Today Google unveiled Gemini, its new “bigger and more capable” artificial intelligence model. It is built from the start to be multimodal and therefore can generalize and understand different types of information (text, images, audio, video and code) at the same time. This allows him to better analyze nuances and better answer questions related to complicated topics. Therefore, it is particularly useful for explaining reasoning in complex topics such as mathematics and physics.
It comes in three “sizes”: Ultra, Pro, and Nano. Ultra is “the largest and most capable model for highly complex tasks,” Pro is the “best model to accommodate a wide range of tasks,” while Nano is the “most efficient model for on-device tasks.”
Gemini Ultra can understand, explain and generate high-quality code in Python, Java, C++ and Go. It can work across languages and reason about complex information. It excels in several coding benchmarks, including HumanEval and Natural2Code, Google’s internal dataset, which uses author-generated sources instead of web-based information.

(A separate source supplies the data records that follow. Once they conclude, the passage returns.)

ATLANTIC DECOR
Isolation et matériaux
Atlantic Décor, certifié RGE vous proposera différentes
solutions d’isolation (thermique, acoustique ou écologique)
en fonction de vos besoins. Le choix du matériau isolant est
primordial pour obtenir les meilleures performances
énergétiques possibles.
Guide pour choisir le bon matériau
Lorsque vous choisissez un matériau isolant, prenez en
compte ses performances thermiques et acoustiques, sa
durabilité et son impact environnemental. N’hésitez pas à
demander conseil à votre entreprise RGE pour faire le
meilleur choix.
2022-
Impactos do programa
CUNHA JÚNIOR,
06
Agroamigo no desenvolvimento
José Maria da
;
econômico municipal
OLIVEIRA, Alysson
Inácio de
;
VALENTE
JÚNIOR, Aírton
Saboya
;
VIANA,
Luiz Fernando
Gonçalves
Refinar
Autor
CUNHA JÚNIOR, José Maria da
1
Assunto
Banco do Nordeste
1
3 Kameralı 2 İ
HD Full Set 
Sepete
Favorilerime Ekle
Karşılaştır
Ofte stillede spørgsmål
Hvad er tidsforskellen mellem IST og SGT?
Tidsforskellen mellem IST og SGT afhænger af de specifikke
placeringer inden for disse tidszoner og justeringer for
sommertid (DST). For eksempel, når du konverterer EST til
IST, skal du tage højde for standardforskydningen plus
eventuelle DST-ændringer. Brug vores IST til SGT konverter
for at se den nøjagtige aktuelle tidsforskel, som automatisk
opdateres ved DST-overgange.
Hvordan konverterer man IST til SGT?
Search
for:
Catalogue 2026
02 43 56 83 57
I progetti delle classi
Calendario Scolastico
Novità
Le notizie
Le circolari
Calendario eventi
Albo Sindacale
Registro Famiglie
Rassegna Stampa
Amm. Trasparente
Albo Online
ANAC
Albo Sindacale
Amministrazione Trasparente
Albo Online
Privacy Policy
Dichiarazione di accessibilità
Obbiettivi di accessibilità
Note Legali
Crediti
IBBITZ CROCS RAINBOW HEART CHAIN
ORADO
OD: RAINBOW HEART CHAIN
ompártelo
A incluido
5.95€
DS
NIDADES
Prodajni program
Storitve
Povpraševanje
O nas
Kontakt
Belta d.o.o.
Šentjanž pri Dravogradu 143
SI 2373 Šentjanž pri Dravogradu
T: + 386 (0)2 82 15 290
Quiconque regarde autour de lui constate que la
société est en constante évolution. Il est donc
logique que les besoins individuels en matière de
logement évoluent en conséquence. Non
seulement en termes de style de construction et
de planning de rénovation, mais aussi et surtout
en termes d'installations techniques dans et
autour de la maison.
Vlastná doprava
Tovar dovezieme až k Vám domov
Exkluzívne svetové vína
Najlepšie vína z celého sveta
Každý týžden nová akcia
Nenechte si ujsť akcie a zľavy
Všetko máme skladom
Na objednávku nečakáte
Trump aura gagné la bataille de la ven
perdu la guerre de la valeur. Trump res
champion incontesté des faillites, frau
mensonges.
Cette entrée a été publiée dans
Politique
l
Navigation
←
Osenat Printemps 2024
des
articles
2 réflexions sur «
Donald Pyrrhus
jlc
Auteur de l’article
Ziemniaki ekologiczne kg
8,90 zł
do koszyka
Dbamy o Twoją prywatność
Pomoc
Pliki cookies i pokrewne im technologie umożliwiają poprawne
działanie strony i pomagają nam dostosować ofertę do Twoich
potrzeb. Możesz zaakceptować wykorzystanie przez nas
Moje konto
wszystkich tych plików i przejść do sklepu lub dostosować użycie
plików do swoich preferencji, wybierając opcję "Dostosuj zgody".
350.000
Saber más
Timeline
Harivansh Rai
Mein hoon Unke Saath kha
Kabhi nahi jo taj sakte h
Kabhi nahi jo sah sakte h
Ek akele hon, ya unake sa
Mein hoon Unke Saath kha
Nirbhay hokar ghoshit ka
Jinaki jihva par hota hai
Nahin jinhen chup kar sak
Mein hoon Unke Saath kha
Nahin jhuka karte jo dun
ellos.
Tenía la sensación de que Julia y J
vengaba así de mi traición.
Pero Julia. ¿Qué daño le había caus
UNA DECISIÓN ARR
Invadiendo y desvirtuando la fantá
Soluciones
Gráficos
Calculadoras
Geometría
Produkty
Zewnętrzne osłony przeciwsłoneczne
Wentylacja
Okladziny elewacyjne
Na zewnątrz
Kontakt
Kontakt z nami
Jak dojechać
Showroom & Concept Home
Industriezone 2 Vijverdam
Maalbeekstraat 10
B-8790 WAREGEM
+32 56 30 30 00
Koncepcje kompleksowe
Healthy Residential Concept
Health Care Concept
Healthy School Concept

Google’s Bard AI now uses a “refined version” of Gemini Pro, whatever that means. This should provide “more advanced reasoning, planning, understanding, and more,” Google says. Will it make it better than ChatGPT? Your guess is as good as ours, but Google would definitely want you to think so.
In fact, it boasts that the Gemini Pro outperformed GPT-3.5 in six of the eight benchmarks run. Additionally, Google ran some blind evaluations with third-party evaluators and found that “Bard is now the preferred free chatbot over leading alternatives.” No, we don’t even know what “alternatives” Google is talking about, because it didn’t name them.
Anyway, today you can try Bard with Gemini Pro for English text instructions in 170 territories but not in Europe (which will be available soon), while early next year Gemini Ultra will be ported to “a new Bard Advanced experience.”
But wait, there’s more! The Pixel 8 Pro is, surprisingly, the first smartphone “designed for Gemini Nano,” whatever that means. And yes, you read that right: only the Pixel 8 Pro, not the Pixel 8 as well. As it turns out, the Pros’ Summary in Recorder and Smart Reply features in Gboard already use the Gemini Nano.
The company is also “starting to experiment with Gemini in Search,” making the experience faster. And, “over the next few months,” Gemini will power features in more Google products and services, “such as Ads, Chrome, and Duet AI.”